NEWS

Dukung Mendikbud, Rektor UTS: Ada Mahasiswa Terkendala Skripsi 7 Tahun

SUMBAWA, KOMPAS.com – Rektor Universitas Teknologi Sumbawa (UTS) di Kabupaten Sumbawa, Nusa Tenggara Barat (NTB), mendukung dan menyambut baik Peraturan Menteri Pendidikan, Kebudayaan, Riset, dan Teknologi (Permendikbudristek) Nomor 53 Tahun 2023 tentang Penjaminan Mutu Pendidikan Tinggi yang tidak mewajibkan mahasiswa strata 1 (S1) membuat skripsi untuk kelulusan.

Rektor UTS Chairul Hudaya mengatakan pihaknya menyambut baik aturan baru yang dikeluarkan oleh Menteri Pendidikan, Kebudayaan, Riset, dan Teknologi (Mendikbudristek) Nadiem Anwar Makarim terkait aturan tak mewajibkan skripsi menjadi syarat kelulusan mahasiswa.

“Aturan ini bukan penyederhanaan soal skripsi saja.

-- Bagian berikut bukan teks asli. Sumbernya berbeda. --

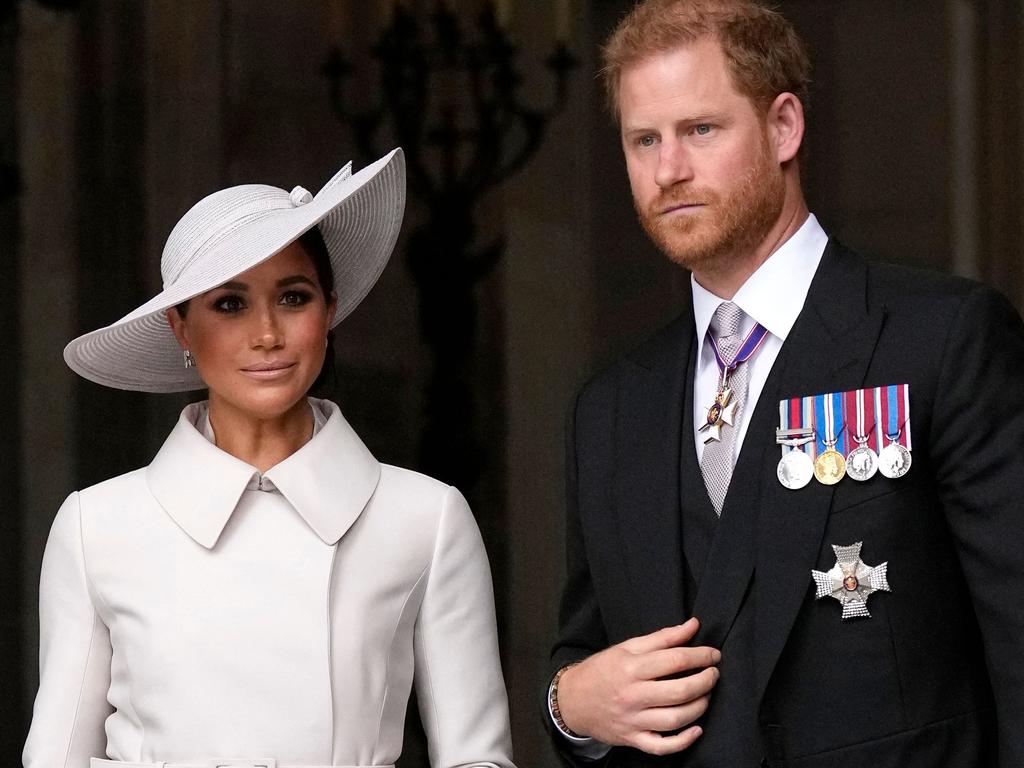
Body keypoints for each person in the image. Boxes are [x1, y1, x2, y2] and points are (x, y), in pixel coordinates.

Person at [545, 1, 1024, 766]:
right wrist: (567, 705)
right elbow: (588, 659)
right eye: (645, 140)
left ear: (784, 127)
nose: (669, 169)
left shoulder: (942, 340)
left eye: (701, 129)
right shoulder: (608, 410)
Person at [23, 149, 516, 768]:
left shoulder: (427, 518)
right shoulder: (95, 527)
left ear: (329, 309)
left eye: (293, 297)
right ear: (180, 327)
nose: (266, 334)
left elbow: (478, 759)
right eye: (229, 304)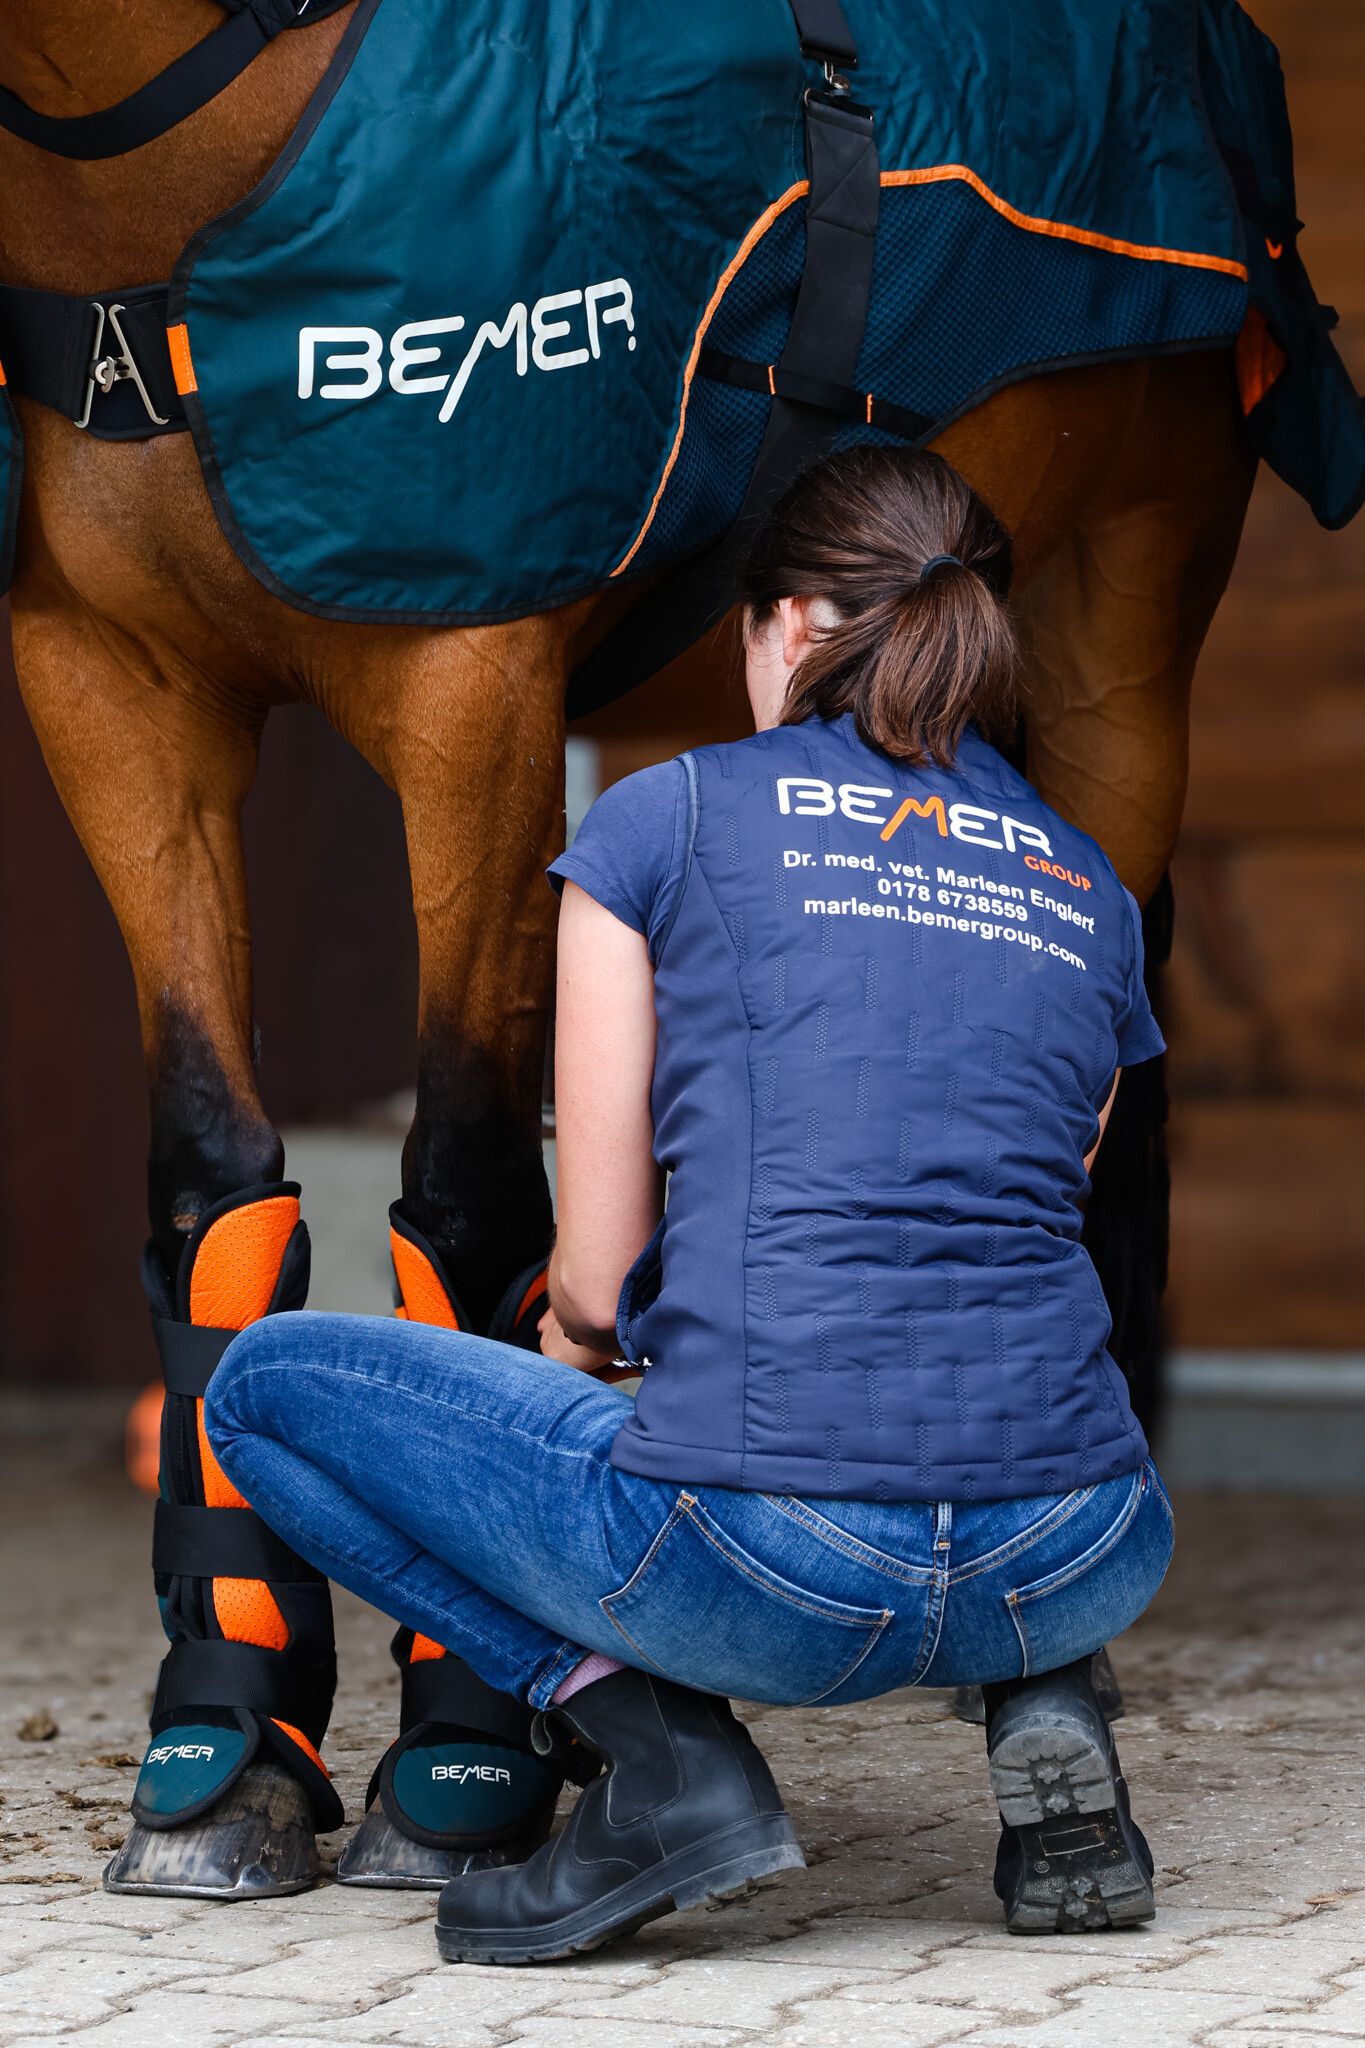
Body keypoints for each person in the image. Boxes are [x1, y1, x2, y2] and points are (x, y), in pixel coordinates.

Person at [205, 445, 1174, 1962]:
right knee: (979, 1372)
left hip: (780, 1572)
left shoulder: (665, 821)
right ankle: (1047, 1694)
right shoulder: (1088, 884)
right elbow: (1023, 1214)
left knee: (265, 1392)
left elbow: (596, 1288)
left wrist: (581, 1384)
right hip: (1084, 1540)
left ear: (782, 626)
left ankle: (660, 1759)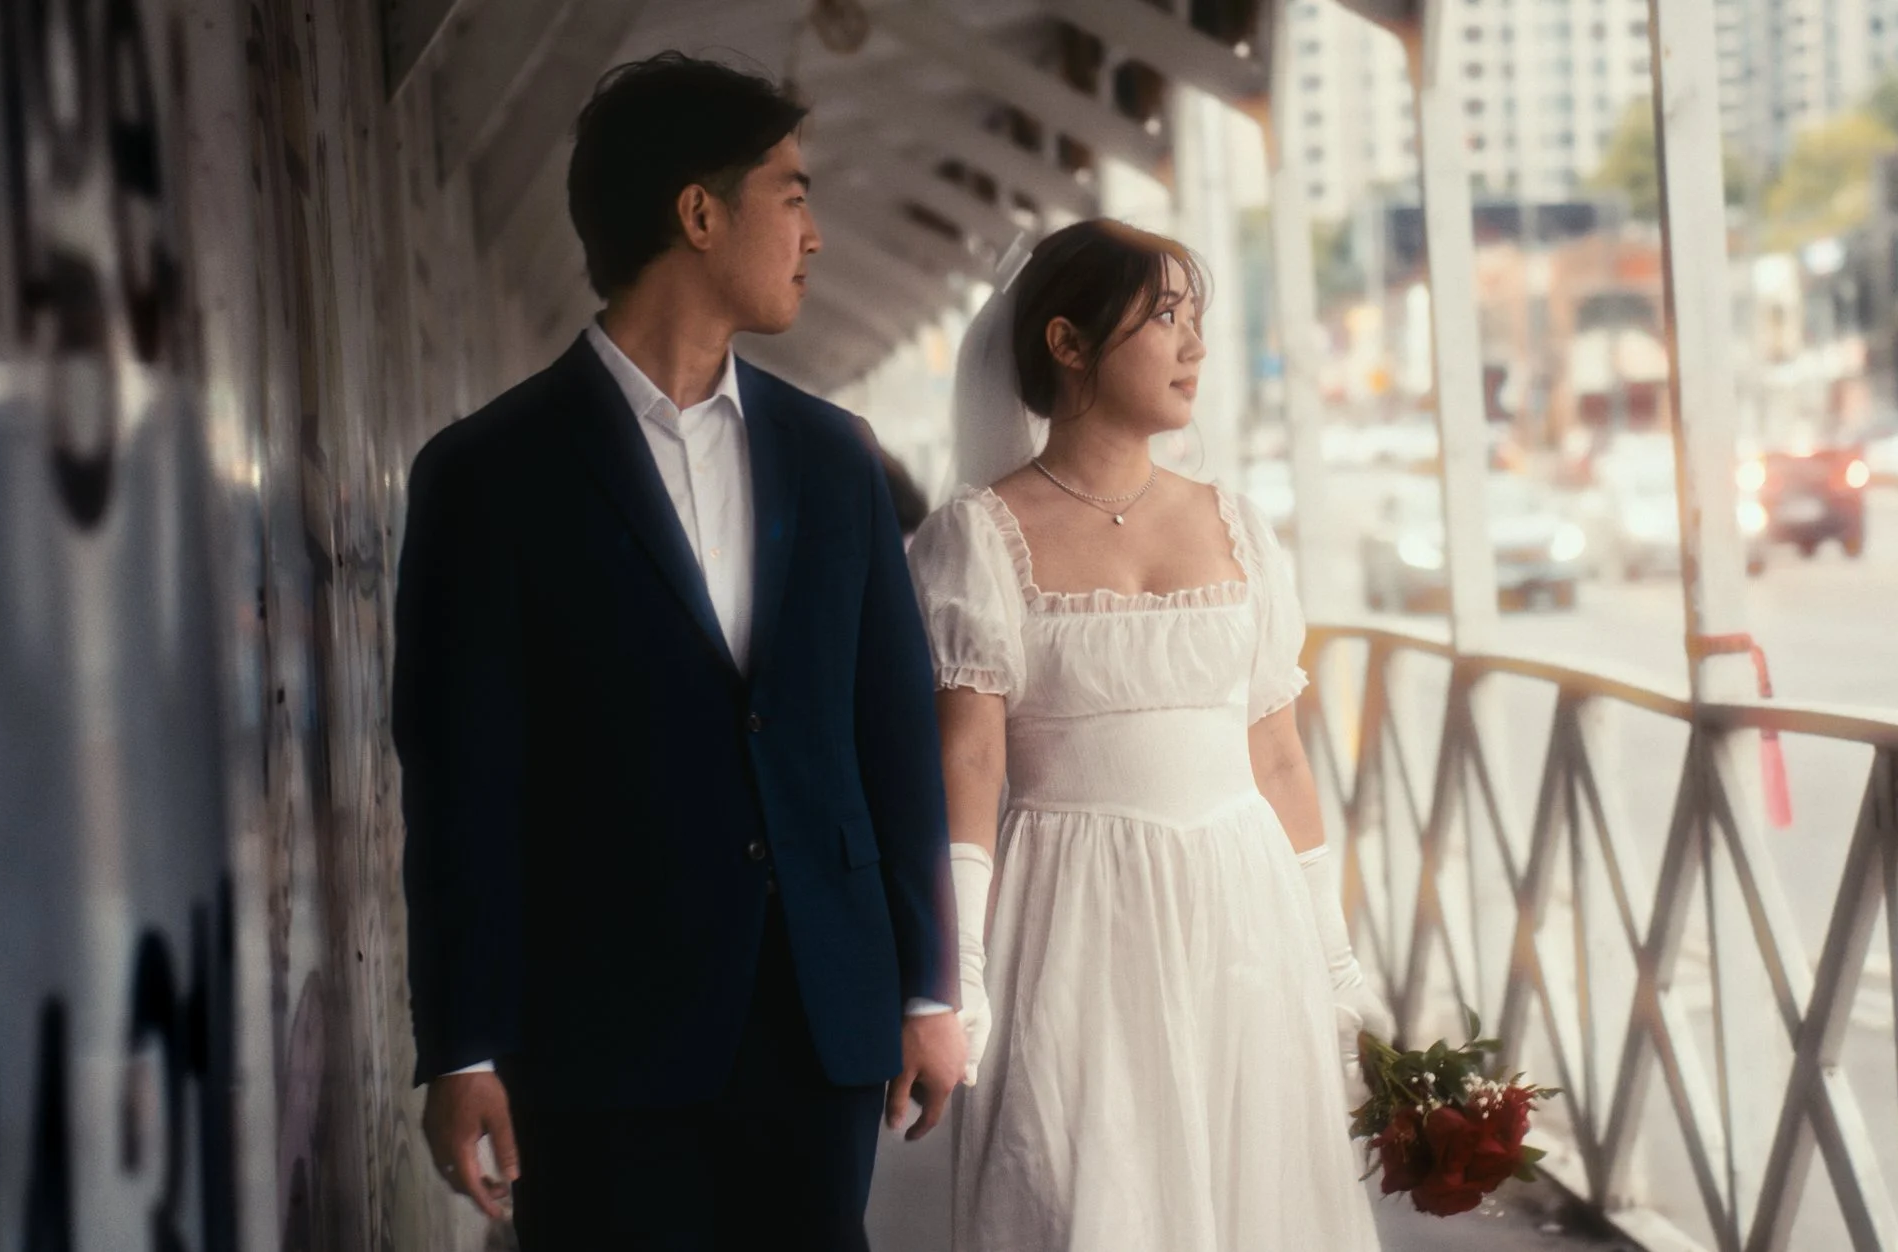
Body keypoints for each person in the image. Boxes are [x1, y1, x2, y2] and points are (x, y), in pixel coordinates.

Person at [393, 54, 963, 1250]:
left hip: (820, 1019)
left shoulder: (835, 458)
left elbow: (894, 736)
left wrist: (925, 988)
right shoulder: (488, 474)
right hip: (599, 1035)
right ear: (698, 213)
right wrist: (461, 1043)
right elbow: (461, 783)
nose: (815, 235)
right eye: (793, 193)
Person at [910, 219, 1392, 1251]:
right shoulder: (979, 533)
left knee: (1250, 1192)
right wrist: (963, 971)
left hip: (1240, 906)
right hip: (1073, 918)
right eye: (1165, 315)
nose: (1195, 346)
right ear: (1068, 342)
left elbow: (1276, 756)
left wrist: (1337, 965)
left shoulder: (1238, 524)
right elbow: (970, 757)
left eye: (1197, 319)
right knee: (1086, 1189)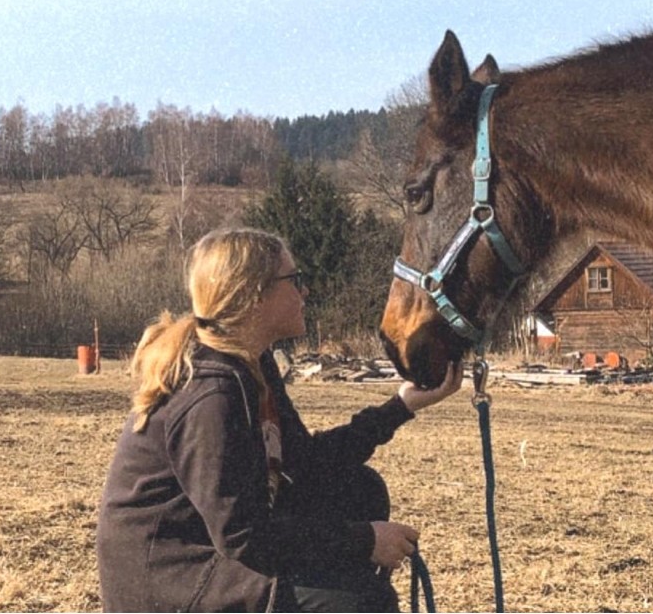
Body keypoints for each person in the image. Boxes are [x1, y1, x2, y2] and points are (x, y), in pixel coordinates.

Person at [96, 228, 463, 613]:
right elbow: (241, 535)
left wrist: (400, 407)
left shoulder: (253, 364)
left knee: (358, 490)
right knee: (359, 604)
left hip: (212, 555)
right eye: (294, 281)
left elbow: (306, 464)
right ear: (254, 295)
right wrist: (365, 541)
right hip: (171, 582)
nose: (304, 293)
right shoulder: (210, 392)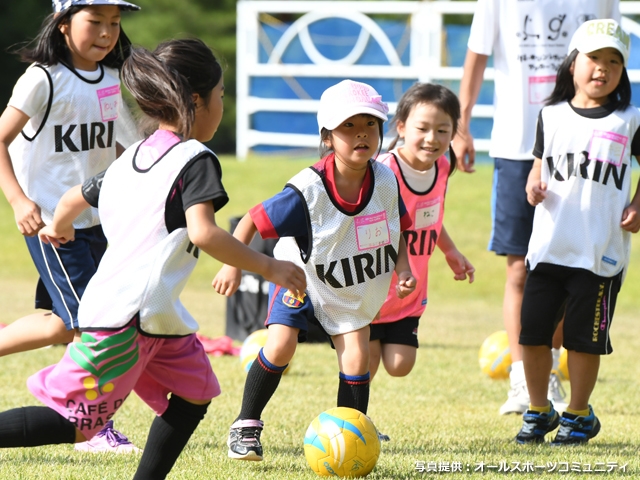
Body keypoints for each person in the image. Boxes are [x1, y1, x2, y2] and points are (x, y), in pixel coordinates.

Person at [0, 38, 306, 480]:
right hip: (125, 319)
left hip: (158, 319)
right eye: (220, 96)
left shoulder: (134, 157)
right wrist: (268, 266)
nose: (222, 105)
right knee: (78, 424)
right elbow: (203, 231)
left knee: (195, 392)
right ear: (196, 101)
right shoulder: (194, 159)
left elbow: (75, 196)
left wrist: (60, 224)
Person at [213, 79, 416, 462]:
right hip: (299, 278)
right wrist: (232, 265)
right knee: (281, 344)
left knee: (357, 356)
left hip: (345, 288)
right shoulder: (308, 190)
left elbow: (398, 227)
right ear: (327, 137)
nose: (361, 134)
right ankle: (245, 426)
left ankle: (351, 435)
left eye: (370, 124)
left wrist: (403, 267)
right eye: (348, 127)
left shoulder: (386, 180)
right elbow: (252, 221)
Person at [452, 0, 621, 415]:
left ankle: (551, 375)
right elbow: (476, 55)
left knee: (572, 271)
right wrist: (462, 124)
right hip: (516, 144)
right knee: (520, 269)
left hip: (584, 148)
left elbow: (614, 55)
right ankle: (523, 377)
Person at [0, 0, 141, 452]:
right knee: (94, 327)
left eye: (114, 23)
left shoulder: (113, 80)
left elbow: (124, 150)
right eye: (94, 21)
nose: (106, 32)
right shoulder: (42, 79)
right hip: (53, 226)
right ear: (63, 25)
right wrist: (20, 201)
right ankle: (93, 430)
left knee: (64, 324)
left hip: (100, 223)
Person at [514, 18, 640, 445]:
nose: (602, 69)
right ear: (573, 64)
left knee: (583, 343)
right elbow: (539, 166)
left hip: (598, 255)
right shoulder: (550, 116)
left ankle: (579, 414)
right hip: (549, 248)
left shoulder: (630, 121)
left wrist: (638, 203)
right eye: (593, 59)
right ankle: (537, 409)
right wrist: (533, 184)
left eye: (613, 62)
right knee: (531, 335)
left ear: (622, 73)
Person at [370, 83, 474, 418]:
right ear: (400, 127)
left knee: (400, 365)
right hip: (372, 287)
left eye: (443, 130)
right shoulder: (383, 170)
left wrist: (451, 251)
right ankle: (354, 422)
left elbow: (431, 217)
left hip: (410, 293)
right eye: (423, 128)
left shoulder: (443, 168)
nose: (432, 138)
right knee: (364, 365)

Standar nasional di bidang waktu SKS (sistem kredit semester) juga. Jadi silakan saja kalau ingin itu,” katanya saat dikonfirmasi, Kamis (31/8/2023).

Chairul menyebutkan, Permen Nomor 53 Tahun 2023 tentang Penjaminan Mutu Pendidikan Tinggi itu memiliki banyak metode yang bisa dipilih mahasiswa untuk menyelesaikan tugas akhir. Namun aturan itu tetap harus ditentukan oleh perguruan tinggi (PT).

“Ini bagus buat mahasiswa yang terkendala dalam penelitian skripsinya. Karena ada mahasiswa itu menyelesaikan kuliah terkendala penelitian 6 sampai 7 tahun,” sebut Chairul.

Ia menilai kewajiban membuat karya ilmiah dalam bentuk skripsi bagi S1 dan Tesis untuk S2 itu memang mengarahkan lulusan sebagai peneliti.

“Jadi itu banyak sebenarnya mahasiswa lulus jadi pengusaha. Artinya aturan ini, PT dibebaskan menerapkan beragam metode tugas akhir mahasiswa,” ujarnya.

Menurut dia, dalam aturan yang baru tersebut tugas akhir mahasiswa nantinya akan berbentuk prototipe, proyek, atau bentuk lainnya. Dalam aturan tersebut mahasiswa tidak diwajibkan lagi memilih skripsi, tesis, atau disertasi sebagai syarat kelulusan.

“Skripsi ini sifatnya teoritis dan praktis. Nanti ada metode prototipe membuat sesuatu hal yang baru jika mahasiswa memilih itu. Membuat skripsi itu boleh. Tapi metodenya dibebaskan. Pilihan merdeka belajar itu adalah mahasiswa bebas memilih metode apa. Prototipe, proyek atau skripsi,” jelasnya.

Jika mahasiswa terkendala biaya dalam memilih metode prototipe atau proyek sebagai karya akhir syarat kelulusan, bisa dilakukan secara kolektif dengan dosen pengampu.

“Misalnya dia berkolaborasi dengan proyek dosen. Itu nanti biaya dari hasil proyek tersebut kan,” ucapnya. Saat ini, UTS akan melakukan kajian dan akan melakukan penyesuaian dengan aturan yang dikeluarkan oleh Menteri Nadiem pada Selasa (29/8/2023) kemarin.

“Sesegera mungkin akan kita implementasikan juga. Membantu mahasiswa kita agar lulusnya lebih baik. Bisa bermanfaat kemudian bagi masyarakat juga,” ungkapnya.

Chairul pun mengklaim bahwa program merdeka belajar yang digaungkan Nadiem Makarim juga sangat membantu mahasiswa menghasilkan sesuatu yang bermanfaat sebelum terjun ke dunia kerja.

“Misalnya mahasiswa magang di perusahaan bisa langsung laporan magangnya tidak harus skripsi. Saya di Korsel dulu tidak ada skripsi untuk mahasiswa S1. Ini kan berat sekali. Saya kira Permendikbud yang baru akan memperbanyak mahasiswa ikut program merdeka belajar juga,” katanya.

Chairul juga mencontohkan selama program merdeka belajar, lebih dari 100 desa di Kabupaten Sumbawa terbantu dengan program tersebut. Pasalnya mahasiswa mampu mengembangkan potensi desa-desa sesuai lokasi pengabdi selama mengikuti program merdeka belajar.

“Program ini kan mengonversi SKS (sistem kredit semester) mahasiswa yang bisa cepat mendapatkan pekerjaan. Magang di perusahaan dan industri. Lebih mudah bekerja setelah lulus,” pungkasnya.